Given the poor policy judgements in new York, and the human cost of these decisions, you’d expect the media to have a field day covering the state. But instead, Governor Cuomo has been lauded by the media, and his approval rating has skyrocketed throughout the pandemic.
Inexplicably, Governor Cuomo kept making repeated appearances on his brother Chris’ CNN show – instead of asking him any hard questions, the host teased him for the size of his nose and asked whether the crisis had improved his dating prospects. In his eleventh interview, Chris Cuomo admitted: “Obviously, I love you as a brother. Obviously, I’ll never be objective. Obviously, I think you’re the best politician in the country. But I hope you feel good about what you did for your people because I know they appreciate it. Nothing’s perfect. You’ll have your critics. But I’ve never seen anything like what you did, and that’s why I’m so happy to have had you on the show.” Cuomo then finally asked about care home deaths, and was dismissed in response.
This is not to claim that Cuomo received no media criticism. At his daily briefings, some reporters fielded hard questions, only to be met by the same dismissal every day – the governor was quick to take the credit for any successes, and even quicker to cast off blame for any failings.
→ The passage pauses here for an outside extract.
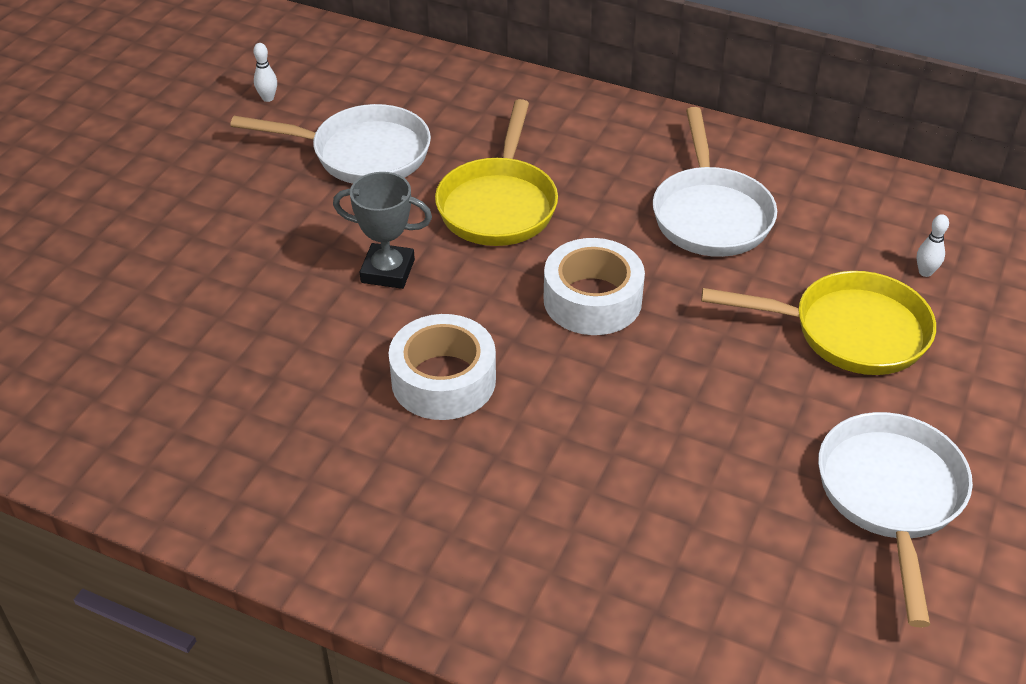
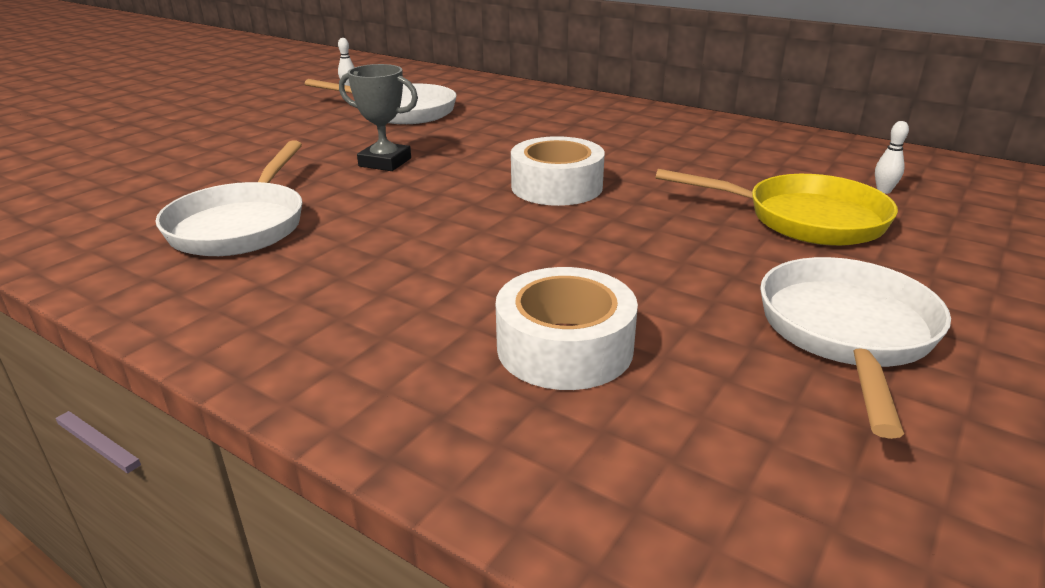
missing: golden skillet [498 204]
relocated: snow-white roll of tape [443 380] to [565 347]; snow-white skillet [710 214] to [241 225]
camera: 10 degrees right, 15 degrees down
The most high-profile commentary came from CNN’s Jake Tapper, who called out the governor’s “victory lap” when so many people had died – in response, Cuomo essentially accused Tapper on being on the right and told him to blame Trump for the deaths.
This piece is not going to claim that Cuomo alone is responsible for New York’s horrific level of death. China and Europe hold responsibility for allowing the outbreak to go global, and the federal leadership of President Trump and the CDC (particularly their confused messaging in the early stages) meant that all of America has suffered. But New York has been so hard hit because of poor decisions, doubling down on those poor decisions because of Governor Cuomo’s arrogance, and a complicit media that ignored the reality because the governor is a Democrat who is anti-Trump. New York should be a lesson to us all – to pretend that the state offers anything other than a blueprint on what not to do is totally misleading.